### How to complete this task
Count the lines holding the string "para" in the records, and give only the count.
*** Begin section ***
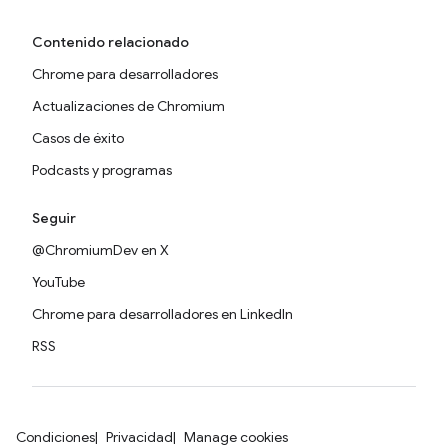
Contenido relacionado
Chrome para desarrolladores
Actualizaciones de Chromium
Casos de éxito
Podcasts y programas
Seguir
@ChromiumDev en X
YouTube
Chrome para desarrolladores en LinkedIn
RSS
Condiciones
Privacidad
Manage cookies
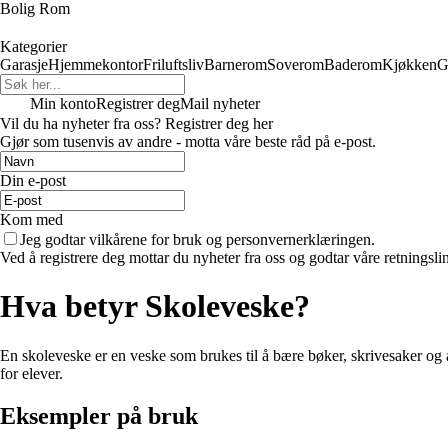
Bolig Rom
Kategorier
Garasje
Hjemmekontor
Friluftsliv
Barnerom
Soverom
Baderom
Kjøkken
G
Min konto
Registrer deg
Mail nyheter
Vil du ha nyheter fra oss? Registrer deg her
Gjør som tusenvis av andre - motta våre beste råd på e-post.
Din e-post
Kom med
Jeg godtar vilkårene for bruk og personvernerklæringen.
Ved å registrere deg mottar du nyheter fra oss og godtar våre retningsli
Hva betyr Skoleveske?
En skoleveske er en veske som brukes til å bære bøker, skrivesaker og a
for elever.
Eksempler på bruk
*** End section ***
### Result below
2